PROBLEM STATEMENT
Output every line of the data below verbatim, in its original order and without any alteration.

MATERIAL PROVIDED
* * *
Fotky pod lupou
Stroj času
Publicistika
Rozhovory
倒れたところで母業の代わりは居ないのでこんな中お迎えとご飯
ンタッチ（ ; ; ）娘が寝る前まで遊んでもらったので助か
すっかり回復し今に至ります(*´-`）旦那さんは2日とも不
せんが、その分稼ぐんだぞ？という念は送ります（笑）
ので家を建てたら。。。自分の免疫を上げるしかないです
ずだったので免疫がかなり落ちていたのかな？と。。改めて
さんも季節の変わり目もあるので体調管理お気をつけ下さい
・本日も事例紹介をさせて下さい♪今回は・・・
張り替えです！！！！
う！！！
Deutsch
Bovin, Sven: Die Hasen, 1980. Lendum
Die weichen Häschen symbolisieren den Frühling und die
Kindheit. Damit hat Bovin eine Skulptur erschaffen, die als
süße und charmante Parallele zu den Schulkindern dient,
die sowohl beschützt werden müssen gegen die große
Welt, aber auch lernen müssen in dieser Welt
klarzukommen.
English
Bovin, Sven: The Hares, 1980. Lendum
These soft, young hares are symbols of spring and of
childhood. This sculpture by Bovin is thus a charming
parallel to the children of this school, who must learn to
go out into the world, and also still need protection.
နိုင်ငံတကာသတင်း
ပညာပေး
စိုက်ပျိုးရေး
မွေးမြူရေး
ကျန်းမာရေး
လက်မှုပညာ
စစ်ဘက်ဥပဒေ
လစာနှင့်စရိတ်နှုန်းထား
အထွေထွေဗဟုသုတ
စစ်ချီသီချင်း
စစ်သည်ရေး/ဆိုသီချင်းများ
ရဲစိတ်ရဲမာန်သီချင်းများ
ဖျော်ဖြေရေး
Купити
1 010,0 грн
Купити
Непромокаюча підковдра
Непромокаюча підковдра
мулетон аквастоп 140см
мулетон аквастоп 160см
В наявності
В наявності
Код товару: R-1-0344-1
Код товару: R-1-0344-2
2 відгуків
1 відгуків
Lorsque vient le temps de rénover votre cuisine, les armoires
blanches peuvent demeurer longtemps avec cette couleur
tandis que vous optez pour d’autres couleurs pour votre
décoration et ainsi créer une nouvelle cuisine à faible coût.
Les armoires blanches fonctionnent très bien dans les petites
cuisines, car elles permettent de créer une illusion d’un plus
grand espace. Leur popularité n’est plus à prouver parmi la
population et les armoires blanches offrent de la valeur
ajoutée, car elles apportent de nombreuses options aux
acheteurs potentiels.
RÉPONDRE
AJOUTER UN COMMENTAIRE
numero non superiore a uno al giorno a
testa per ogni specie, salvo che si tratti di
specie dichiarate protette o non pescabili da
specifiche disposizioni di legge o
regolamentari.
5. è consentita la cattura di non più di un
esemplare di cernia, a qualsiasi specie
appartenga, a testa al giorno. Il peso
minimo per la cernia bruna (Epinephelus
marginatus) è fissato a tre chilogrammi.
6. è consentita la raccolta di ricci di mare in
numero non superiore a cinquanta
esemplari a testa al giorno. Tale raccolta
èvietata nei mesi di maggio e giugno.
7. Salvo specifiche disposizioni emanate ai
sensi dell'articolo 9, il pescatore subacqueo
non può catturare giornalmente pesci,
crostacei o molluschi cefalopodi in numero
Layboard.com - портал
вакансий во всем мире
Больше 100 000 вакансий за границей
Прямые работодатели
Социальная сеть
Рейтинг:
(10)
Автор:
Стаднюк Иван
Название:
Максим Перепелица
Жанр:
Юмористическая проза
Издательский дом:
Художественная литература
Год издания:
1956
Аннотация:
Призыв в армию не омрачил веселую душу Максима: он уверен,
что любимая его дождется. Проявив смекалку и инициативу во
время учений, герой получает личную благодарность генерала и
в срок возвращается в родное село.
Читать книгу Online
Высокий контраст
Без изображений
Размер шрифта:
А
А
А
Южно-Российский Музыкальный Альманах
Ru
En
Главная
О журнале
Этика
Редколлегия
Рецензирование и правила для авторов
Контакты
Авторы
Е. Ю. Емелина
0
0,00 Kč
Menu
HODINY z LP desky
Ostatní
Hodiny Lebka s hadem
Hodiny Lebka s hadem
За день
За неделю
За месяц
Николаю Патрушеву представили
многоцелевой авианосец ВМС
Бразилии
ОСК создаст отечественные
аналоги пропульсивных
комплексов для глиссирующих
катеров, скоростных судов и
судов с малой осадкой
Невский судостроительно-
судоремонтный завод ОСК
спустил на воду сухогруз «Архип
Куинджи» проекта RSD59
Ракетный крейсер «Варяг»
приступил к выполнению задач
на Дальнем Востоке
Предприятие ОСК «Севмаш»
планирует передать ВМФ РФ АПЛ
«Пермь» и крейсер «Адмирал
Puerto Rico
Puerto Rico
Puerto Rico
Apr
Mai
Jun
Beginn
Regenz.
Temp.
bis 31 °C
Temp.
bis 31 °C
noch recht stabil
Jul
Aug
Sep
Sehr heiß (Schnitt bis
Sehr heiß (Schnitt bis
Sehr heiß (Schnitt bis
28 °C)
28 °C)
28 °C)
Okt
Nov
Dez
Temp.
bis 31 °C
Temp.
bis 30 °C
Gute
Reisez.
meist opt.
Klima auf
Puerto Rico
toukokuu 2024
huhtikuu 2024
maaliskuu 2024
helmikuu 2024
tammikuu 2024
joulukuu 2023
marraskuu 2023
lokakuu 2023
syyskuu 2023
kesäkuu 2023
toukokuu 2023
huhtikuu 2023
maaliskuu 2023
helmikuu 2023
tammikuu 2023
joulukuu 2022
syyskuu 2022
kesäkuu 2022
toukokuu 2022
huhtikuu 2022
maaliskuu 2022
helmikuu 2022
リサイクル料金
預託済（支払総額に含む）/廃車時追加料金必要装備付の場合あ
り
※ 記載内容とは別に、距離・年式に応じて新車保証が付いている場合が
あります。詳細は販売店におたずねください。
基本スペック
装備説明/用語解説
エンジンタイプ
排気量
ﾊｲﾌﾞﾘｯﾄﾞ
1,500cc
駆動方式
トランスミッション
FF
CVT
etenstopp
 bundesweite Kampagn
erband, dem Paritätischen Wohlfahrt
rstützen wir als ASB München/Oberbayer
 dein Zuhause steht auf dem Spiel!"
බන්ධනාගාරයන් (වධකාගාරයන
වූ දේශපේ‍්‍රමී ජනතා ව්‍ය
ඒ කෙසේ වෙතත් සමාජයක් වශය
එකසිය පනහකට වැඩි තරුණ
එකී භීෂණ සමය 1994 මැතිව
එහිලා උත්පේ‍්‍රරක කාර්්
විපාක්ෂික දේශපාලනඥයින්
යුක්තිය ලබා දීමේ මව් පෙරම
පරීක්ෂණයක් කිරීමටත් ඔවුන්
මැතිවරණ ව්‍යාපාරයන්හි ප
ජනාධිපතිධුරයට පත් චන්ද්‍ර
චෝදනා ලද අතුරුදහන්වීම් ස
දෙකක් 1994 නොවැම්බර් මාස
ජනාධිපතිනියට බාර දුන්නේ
* * *
THE ANSWER
Fotky pod lupou
Stroj času
Publicistika
Rozhovory
倒れたところで母業の代わりは居ないのでこんな中お迎えとご飯
ンタッチ（ ; ; ）娘が寝る前まで遊んでもらったので助か
すっかり回復し今に至ります(*´-`）旦那さんは2日とも不
せんが、その分稼ぐんだぞ？という念は送ります（笑）
ので家を建てたら。。。自分の免疫を上げるしかないです
ずだったので免疫がかなり落ちていたのかな？と。。改めて
さんも季節の変わり目もあるので体調管理お気をつけ下さい
・本日も事例紹介をさせて下さい♪今回は・・・
張り替えです！！！！
う！！！
Deutsch
Bovin, Sven: Die Hasen, 1980. Lendum
Die weichen Häschen symbolisieren den Frühling und die
Kindheit. Damit hat Bovin eine Skulptur erschaffen, die als
süße und charmante Parallele zu den Schulkindern dient,
die sowohl beschützt werden müssen gegen die große
Welt, aber auch lernen müssen in dieser Welt
klarzukommen.
English
Bovin, Sven: The Hares, 1980. Lendum
These soft, young hares are symbols of spring and of
childhood. This sculpture by Bovin is thus a charming
parallel to the children of this school, who must learn to
go out into the world, and also still need protection.
နိုင်ငံတကာသတင်း
ပညာပေး
စိုက်ပျိုးရေး
မွေးမြူရေး
ကျန်းမာရေး
လက်မှုပညာ
စစ်ဘက်ဥပဒေ
လစာနှင့်စရိတ်နှုန်းထား
အထွေထွေဗဟုသုတ
စစ်ချီသီချင်း
စစ်သည်ရေး/ဆိုသီချင်းများ
ရဲစိတ်ရဲမာန်သီချင်းများ
ဖျော်ဖြေရေး
Купити
1 010,0 грн
Купити
Непромокаюча підковдра
Непромокаюча підковдра
мулетон аквастоп 140см
мулетон аквастоп 160см
В наявності
В наявності
Код товару: R-1-0344-1
Код товару: R-1-0344-2
2 відгуків
1 відгуків
Lorsque vient le temps de rénover votre cuisine, les armoires
blanches peuvent demeurer longtemps avec cette couleur
tandis que vous optez pour d’autres couleurs pour votre
décoration et ainsi créer une nouvelle cuisine à faible coût.
Les armoires blanches fonctionnent très bien dans les petites
cuisines, car elles permettent de créer une illusion d’un plus
grand espace. Leur popularité n’est plus à prouver parmi la
population et les armoires blanches offrent de la valeur
ajoutée, car elles apportent de nombreuses options aux
acheteurs potentiels.
RÉPONDRE
AJOUTER UN COMMENTAIRE
numero non superiore a uno al giorno a
testa per ogni specie, salvo che si tratti di
specie dichiarate protette o non pescabili da
specifiche disposizioni di legge o
regolamentari.
5. è consentita la cattura di non più di un
esemplare di cernia, a qualsiasi specie
appartenga, a testa al giorno. Il peso
minimo per la cernia bruna (Epinephelus
marginatus) è fissato a tre chilogrammi.
6. è consentita la raccolta di ricci di mare in
numero non superiore a cinquanta
esemplari a testa al giorno. Tale raccolta
èvietata nei mesi di maggio e giugno.
7. Salvo specifiche disposizioni emanate ai
sensi dell'articolo 9, il pescatore subacqueo
non può catturare giornalmente pesci,
crostacei o molluschi cefalopodi in numero
Layboard.com - портал
вакансий во всем мире
Больше 100 000 вакансий за границей
Прямые работодатели
Социальная сеть
Рейтинг:
(10)
Автор:
Стаднюк Иван
Название:
Максим Перепелица
Жанр:
Юмористическая проза
Издательский дом:
Художественная литература
Год издания:
1956
Аннотация:
Призыв в армию не омрачил веселую душу Максима: он уверен,
что любимая его дождется. Проявив смекалку и инициативу во
время учений, герой получает личную благодарность генерала и
в срок возвращается в родное село.
Читать книгу Online
Высокий контраст
Без изображений
Размер шрифта:
А
А
А
Южно-Российский Музыкальный Альманах
Ru
En
Главная
О журнале
Этика
Редколлегия
Рецензирование и правила для авторов
Контакты
Авторы
Е. Ю. Емелина
0
0,00 Kč
Menu
HODINY z LP desky
Ostatní
Hodiny Lebka s hadem
Hodiny Lebka s hadem
За день
За неделю
За месяц
Николаю Патрушеву представили
многоцелевой авианосец ВМС
Бразилии
ОСК создаст отечественные
аналоги пропульсивных
комплексов для глиссирующих
катеров, скоростных судов и
судов с малой осадкой
Невский судостроительно-
судоремонтный завод ОСК
спустил на воду сухогруз «Архип
Куинджи» проекта RSD59
Ракетный крейсер «Варяг»
приступил к выполнению задач
на Дальнем Востоке
Предприятие ОСК «Севмаш»
планирует передать ВМФ РФ АПЛ
«Пермь» и крейсер «Адмирал
Puerto Rico
Puerto Rico
Puerto Rico
Apr
Mai
Jun
Beginn
Regenz.
Temp.
bis 31 °C
Temp.
bis 31 °C
noch recht stabil
Jul
Aug
Sep
Sehr heiß (Schnitt bis
Sehr heiß (Schnitt bis
Sehr heiß (Schnitt bis
28 °C)
28 °C)
28 °C)
Okt
Nov
Dez
Temp.
bis 31 °C
Temp.
bis 30 °C
Gute
Reisez.
meist opt.
Klima auf
Puerto Rico
toukokuu 2024
huhtikuu 2024
maaliskuu 2024
helmikuu 2024
tammikuu 2024
joulukuu 2023
marraskuu 2023
lokakuu 2023
syyskuu 2023
kesäkuu 2023
toukokuu 2023
huhtikuu 2023
maaliskuu 2023
helmikuu 2023
tammikuu 2023
joulukuu 2022
syyskuu 2022
kesäkuu 2022
toukokuu 2022
huhtikuu 2022
maaliskuu 2022
helmikuu 2022
リサイクル料金
預託済（支払総額に含む）/廃車時追加料金必要装備付の場合あ
り
※ 記載内容とは別に、距離・年式に応じて新車保証が付いている場合が
あります。詳細は販売店におたずねください。
基本スペック
装備説明/用語解説
エンジンタイプ
排気量
ﾊｲﾌﾞﾘｯﾄﾞ
1,500cc
駆動方式
トランスミッション
FF
CVT
etenstopp
 bundesweite Kampagn
erband, dem Paritätischen Wohlfahrt
rstützen wir als ASB München/Oberbayer
 dein Zuhause steht auf dem Spiel!"
බන්ධනාගාරයන් (වධකාගාරයන
වූ දේශපේ‍්‍රමී ජනතා ව්‍ය
ඒ කෙසේ වෙතත් සමාජයක් වශය
එකසිය පනහකට වැඩි තරුණ
එකී භීෂණ සමය 1994 මැතිව
එහිලා උත්පේ‍්‍රරක කාර්්
විපාක්ෂික දේශපාලනඥයින්
යුක්තිය ලබා දීමේ මව් පෙරම
පරීක්ෂණයක් කිරීමටත් ඔවුන්
මැතිවරණ ව්‍යාපාරයන්හි ප
ජනාධිපතිධුරයට පත් චන්ද්‍ර
චෝදනා ලද අතුරුදහන්වීම් ස
දෙකක් 1994 නොවැම්බර් මාස
ජනාධිපතිනියට බාර දුන්නේ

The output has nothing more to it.